Q : Les ventes massives d’ETF Bitcoin par BlackRock signifient-elles que le géant de la gestion d’actifs est devenu baissier ?

Absolument pas. Les ventes de BTC par BlackRock résultent principalement des rachats de parts par les clients de ses ETF : lorsque les investisseurs rachètent leurs parts IBIT, BlackRock doit vendre le BTC correspondant pour procéder au règlement. Par ailleurs, BlackRock dépose de nouvelles demandes de fonds tokenisés, signe que ses activités sur les actifs numériques continuent de croître. L’interprétation la plus juste est la suivante : ce sont les clients de BlackRock (principalement institutionnels) qui réduisent leur exposition dans un contexte d’incertitude macroéconomique, et non BlackRock lui-même qui deviendrait baissier.

Q : Quelles sont les principales sources de la pression vendeuse de 34 000 BTC ?

Deux facteurs principaux se cumulent : d’abord, des sorties nettes d’environ 16 000 BTC des ETF — traduisant une défaillance temporaire des canaux de demande institutionnelle ; ensuite, un flux net entrant d’environ 18 000 BTC vers les exchanges — ce qui signifie que davantage de BTC sont transférés vers les plateformes de trading, augmentant l’offre disponible à la vente. À cela s’ajoutent les facteurs macroéconomiques (rendements élevés des bons du Trésor américain, tensions géopolitiques) et la situation de moins-value des détenteurs court terme, qui renforcent la motivation à vendre.

Q : Quel est le lien entre un Coinbase Premium Gap négatif et la pression vendeuse ?

Le Coinbase Premium Gap reflète l’activité d’achat et de vente des investisseurs institutionnels américains sur Coinbase. Un écart fortement négatif traduit généralement une faiblesse de la demande américaine et une pression vendeuse marquée. Actuellement, cet indicateur est à son plus bas niveau depuis février, en phase avec la faiblesse du cours du Bitcoin, ce qui montre que les investisseurs institutionnels américains ne manifestent pas d’intérêt acheteur significatif aux niveaux de prix actuels.

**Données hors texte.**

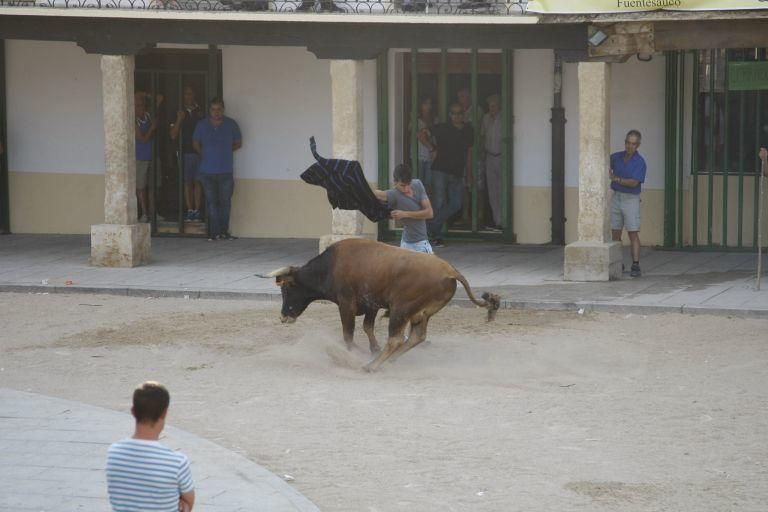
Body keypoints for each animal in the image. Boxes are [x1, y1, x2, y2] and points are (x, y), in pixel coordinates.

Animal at [260, 240, 500, 372]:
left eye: (287, 289)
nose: (283, 316)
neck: (328, 267)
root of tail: (450, 271)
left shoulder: (346, 304)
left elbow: (349, 334)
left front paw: (353, 354)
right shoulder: (372, 305)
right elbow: (368, 327)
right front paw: (372, 349)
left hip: (401, 309)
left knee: (396, 339)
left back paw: (371, 366)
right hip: (422, 314)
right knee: (416, 337)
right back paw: (387, 360)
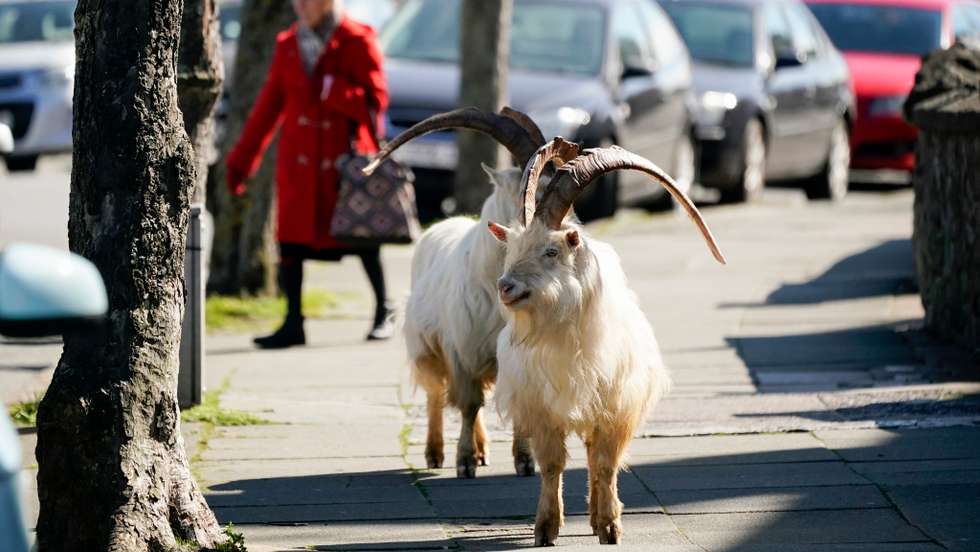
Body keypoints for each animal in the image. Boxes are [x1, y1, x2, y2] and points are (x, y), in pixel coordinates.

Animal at [365, 107, 546, 478]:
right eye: (530, 192)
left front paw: (524, 461)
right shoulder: (461, 347)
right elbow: (468, 404)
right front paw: (464, 462)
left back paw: (483, 450)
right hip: (426, 347)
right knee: (437, 394)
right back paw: (435, 453)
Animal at [486, 138, 726, 545]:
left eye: (552, 251)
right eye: (512, 250)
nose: (506, 287)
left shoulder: (617, 407)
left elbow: (605, 463)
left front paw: (611, 526)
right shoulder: (542, 410)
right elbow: (552, 464)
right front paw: (546, 528)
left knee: (596, 456)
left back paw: (599, 518)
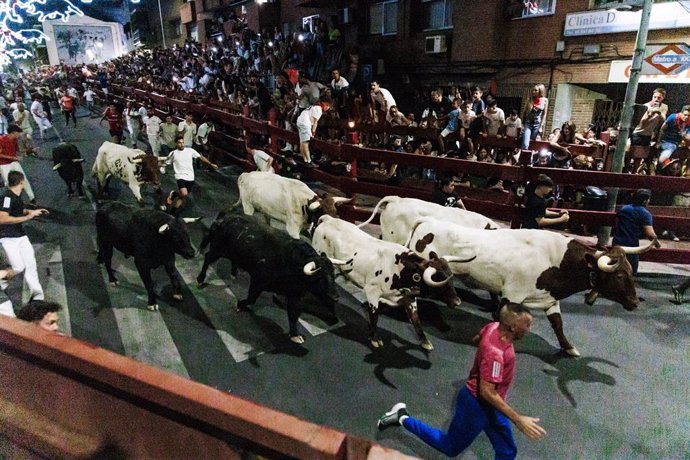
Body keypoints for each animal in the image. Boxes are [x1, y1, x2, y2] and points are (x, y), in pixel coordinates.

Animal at [196, 214, 338, 344]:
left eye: (333, 274)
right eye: (320, 277)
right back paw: (200, 279)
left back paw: (233, 273)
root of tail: (222, 220)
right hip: (218, 249)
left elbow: (293, 314)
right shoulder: (257, 281)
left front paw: (295, 335)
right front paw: (240, 304)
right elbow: (251, 298)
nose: (336, 297)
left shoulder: (295, 295)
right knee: (208, 257)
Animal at [312, 217, 472, 350]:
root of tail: (328, 219)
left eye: (451, 278)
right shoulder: (372, 291)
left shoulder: (409, 298)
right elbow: (374, 315)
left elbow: (416, 320)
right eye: (438, 280)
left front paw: (424, 341)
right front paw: (374, 338)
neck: (401, 269)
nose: (457, 301)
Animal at [408, 221, 656, 358]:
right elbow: (499, 318)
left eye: (630, 270)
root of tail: (425, 223)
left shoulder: (551, 299)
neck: (556, 260)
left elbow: (558, 324)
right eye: (619, 275)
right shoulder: (512, 295)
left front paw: (568, 347)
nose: (635, 302)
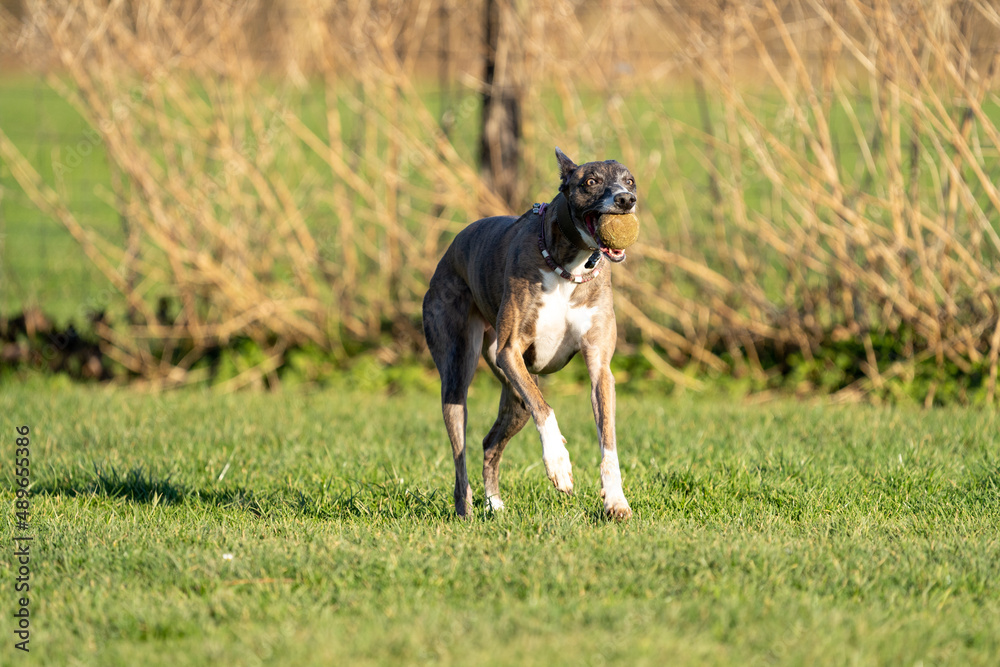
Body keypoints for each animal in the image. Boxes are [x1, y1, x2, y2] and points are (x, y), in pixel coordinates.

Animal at [420, 147, 636, 520]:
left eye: (630, 180)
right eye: (591, 182)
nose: (626, 200)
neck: (568, 268)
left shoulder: (600, 366)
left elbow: (607, 438)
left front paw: (616, 501)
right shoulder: (509, 351)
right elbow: (546, 409)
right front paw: (559, 465)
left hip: (515, 395)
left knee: (490, 443)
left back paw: (494, 504)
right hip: (459, 367)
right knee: (460, 448)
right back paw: (466, 511)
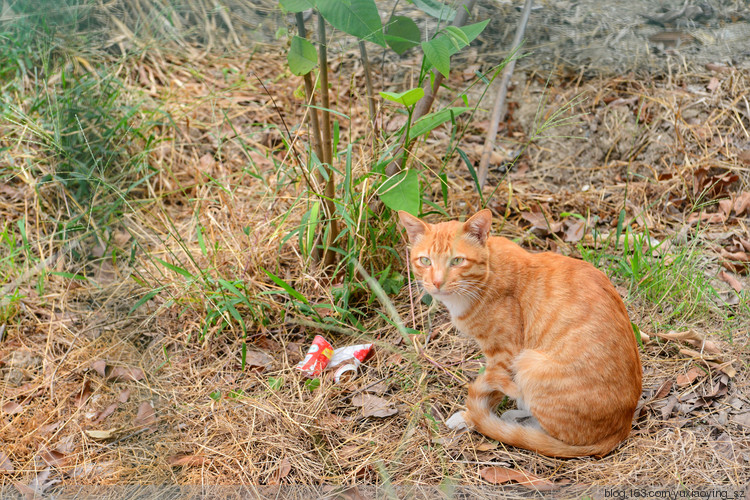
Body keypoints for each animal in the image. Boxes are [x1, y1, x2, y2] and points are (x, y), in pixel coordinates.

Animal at [402, 209, 644, 458]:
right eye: (425, 261)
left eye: (457, 260)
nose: (437, 282)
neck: (486, 273)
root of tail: (622, 427)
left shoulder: (504, 354)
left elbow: (493, 387)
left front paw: (469, 417)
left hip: (529, 362)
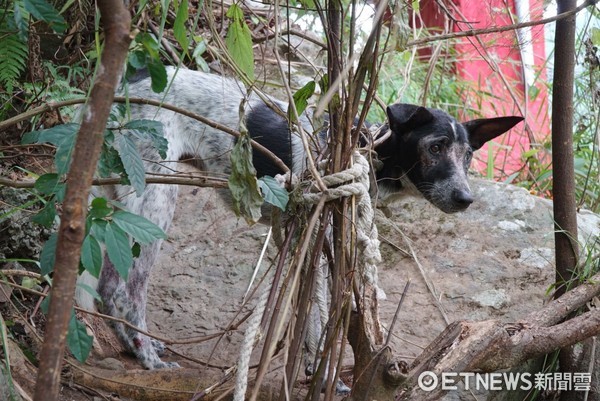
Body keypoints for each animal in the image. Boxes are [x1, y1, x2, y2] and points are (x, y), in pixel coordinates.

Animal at [82, 66, 524, 368]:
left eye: (468, 157)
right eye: (435, 147)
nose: (466, 198)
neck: (364, 148)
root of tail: (129, 82)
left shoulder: (309, 246)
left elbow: (313, 323)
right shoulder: (318, 246)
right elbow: (317, 320)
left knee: (106, 286)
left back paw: (132, 345)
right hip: (157, 201)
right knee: (123, 291)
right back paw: (146, 356)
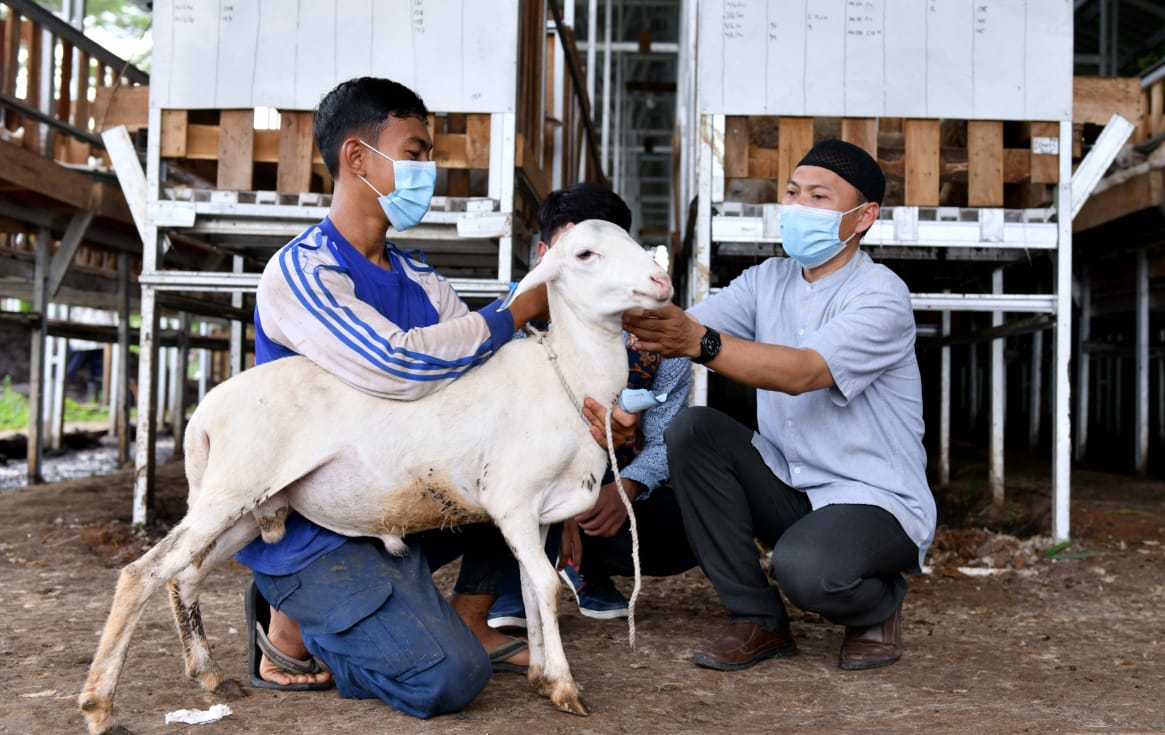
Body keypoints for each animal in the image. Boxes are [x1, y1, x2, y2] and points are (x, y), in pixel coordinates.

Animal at [79, 220, 675, 735]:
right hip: (233, 486)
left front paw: (543, 677)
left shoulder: (541, 513)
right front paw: (566, 688)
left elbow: (532, 589)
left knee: (185, 575)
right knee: (142, 574)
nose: (662, 282)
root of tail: (203, 414)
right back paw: (101, 706)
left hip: (249, 504)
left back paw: (210, 675)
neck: (569, 375)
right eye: (585, 254)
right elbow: (549, 588)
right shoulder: (512, 500)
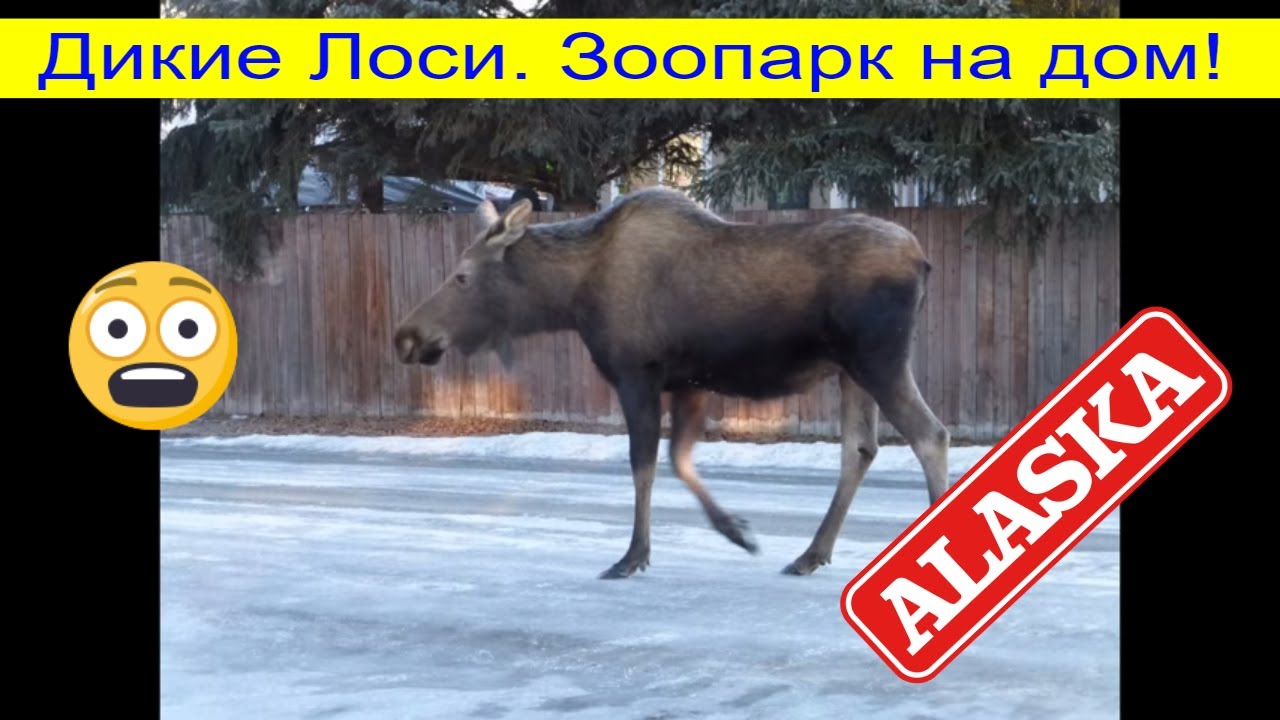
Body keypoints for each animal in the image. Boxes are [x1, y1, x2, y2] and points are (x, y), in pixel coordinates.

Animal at [393, 187, 950, 579]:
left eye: (462, 276)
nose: (406, 336)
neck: (570, 298)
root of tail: (923, 261)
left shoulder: (636, 373)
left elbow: (643, 464)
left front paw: (632, 555)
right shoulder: (690, 382)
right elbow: (680, 459)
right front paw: (737, 531)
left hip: (879, 359)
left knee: (930, 435)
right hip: (852, 371)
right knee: (860, 449)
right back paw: (811, 553)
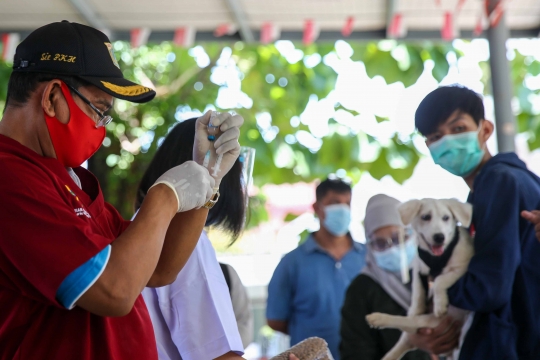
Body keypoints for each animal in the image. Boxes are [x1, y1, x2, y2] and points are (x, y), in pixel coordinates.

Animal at [364, 198, 474, 358]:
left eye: (446, 218)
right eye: (425, 217)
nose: (439, 237)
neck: (436, 257)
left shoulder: (463, 268)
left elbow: (440, 280)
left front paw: (439, 304)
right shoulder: (418, 268)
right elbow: (418, 292)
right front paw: (417, 308)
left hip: (432, 322)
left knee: (409, 324)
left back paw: (378, 318)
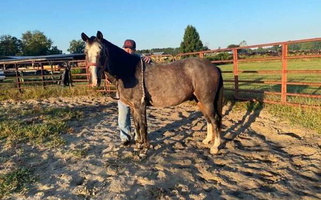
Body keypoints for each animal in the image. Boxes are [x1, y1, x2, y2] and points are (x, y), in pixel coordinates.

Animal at [81, 30, 224, 154]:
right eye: (85, 52)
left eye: (101, 51)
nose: (94, 81)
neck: (129, 70)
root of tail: (214, 67)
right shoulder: (133, 107)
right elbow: (137, 125)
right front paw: (139, 144)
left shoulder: (140, 105)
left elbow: (143, 125)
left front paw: (145, 147)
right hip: (199, 101)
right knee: (208, 119)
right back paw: (207, 140)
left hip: (207, 101)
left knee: (215, 119)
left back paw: (215, 147)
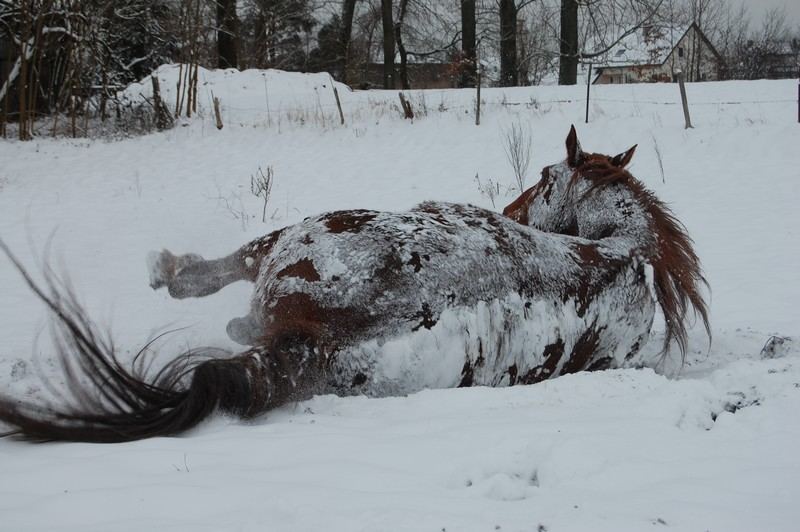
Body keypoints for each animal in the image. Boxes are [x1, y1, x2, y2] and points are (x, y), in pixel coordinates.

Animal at [0, 127, 708, 442]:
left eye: (542, 175)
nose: (509, 210)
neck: (618, 251)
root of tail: (318, 338)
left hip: (295, 234)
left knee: (229, 272)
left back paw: (172, 271)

Q : Quelles conditions le marché au comptant doit-il réunir pour absorber la pression vendeuse de 34 000 BTC ?

Premièrement, il faudrait un retour durable des flux nets positifs sur les ETF ; deuxièmement, les flux nets hebdomadaires vers les exchanges devraient redevenir négatifs ; enfin, la demande au comptant doit progresser de façon significative, et ne pas se limiter à des rebonds de prix alimentés par des rachats de shorts. Si ces conditions ne sont pas réunies, les prix continueront de subir une pression d’offre persistante en l’absence d’une forte demande au comptant.